It has been a rough couple of years for Rolls-Royce. Sales are declining, and a new management team has been put in place as the company rides out the current storm.
While 2015 sales were relatively flat with 2014’s at GBP13.7 billion, net income dropped 12 percent to GBP1.08 billion from $1.23 billion in 2014. The declines were attributed to ongoing Russian sanctions, an anemic economic environment, and a major contract loss – some GBP2.6 billion of work due to the cancellation by Emirates of its order for 70 Airbus A350s.
In attempting to right this ship, new CEO Warren East wasted no time in ordering a review of Rolls-Royce’s operations. The result found several problems, including high fixed costs, dated processes, bloated management, and an inability to rapidly respond to market dynamics.
In response, the company has initiated a series of measures aimed at saving some GBP150 million to GBP200 million a year by 2017. These measures include layoffs of some 2,600 workers (most of which have been completed), cutting management payrolls around 20 percent, and getting its Marine division back on track via cost savings and additional job cuts.
It will take a little while for these changes to ripple through the organization. Profits will continue on a downward trend before bottoming out this year. After that, the restructuring efforts should take root, with results improving in the Marine division, and new engine programs such as the Trent XWB ramping up production. Farther out, growth in aftermarket support will help fuel sales in the latter part of the decade.
The need for a turnaround is acute. According to news reports, the U.K. government is investigating contingency plans to maintain sovereignty over its nuclear submarine industry base. Options on the table could include a merger with BAE Systems or, more drastically, a nationalization of the nuclear powerplant operations if performance continues to decline.
While the loss of the Emirates order was a blow, the company still has a sizable backlog brought on by the recent boom in civil jetliner orders. Development of new engines is complete and the production phases are now underway, which means this large backlog will begin to be realized. In addition, new, more efficient facilities have been opened in the U.S. and U.K. that should boost productivity and improve the firm’s competitive position.
One of the vulnerabilities facing the company is that its current programs focus on widebody aircraft, while the market wants narrowbodied planes. In the widebody market, engine manufacturers are tweaking existing designs to deliver improved performance rather than pursuing clean-sheet development.

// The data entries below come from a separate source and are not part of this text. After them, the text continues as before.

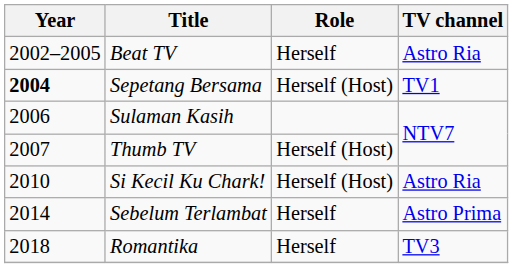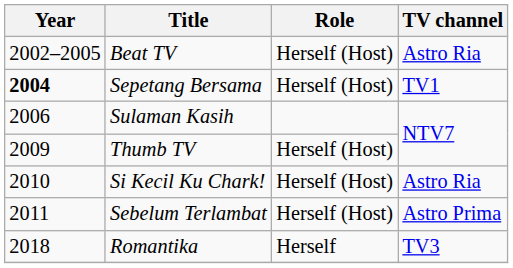Beat TV | Role: Herself -> Herself (Host)
Thumb TV | Year: 2007 -> 2009
Sebelum Terlambat | Year: 2014 -> 2011
Sebelum Terlambat | Role: Herself -> Herself (Host)
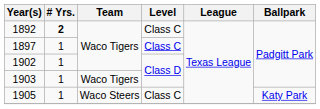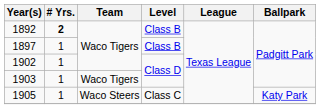1892 | Level: Class C -> Class B
1897 | Level: Class C -> Class B
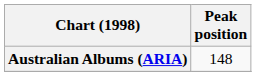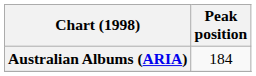Australian Albums (ARIA) | Peak position: 148 -> 184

Rolls-Royce did have a foothold in the narrowbody market via its shareholding in International Aero Engines (IAE). However, it sold its stake to Pratt & Whitney for $1.5 billion. With the narrowbody market forecast to be strong in the years ahead, Rolls-Royce will be focusing on developing new technology. The question now is whether the firm will go it alone or look to partnerships on such a project – both are areas in which CEO East has expertise.
Looking ahead, services and support are expected to become avenues of growth for the company. Both the U.S. and U.K. are expanding the use of professional service providers to supplement their armed forces – so much so that operations and maintenance budgets are expected to rival production budgets.
The new management team has its work cut out for it as it deals with headwinds in this era of merciless economic markets. As the old curse intones, the company is living in interesting times.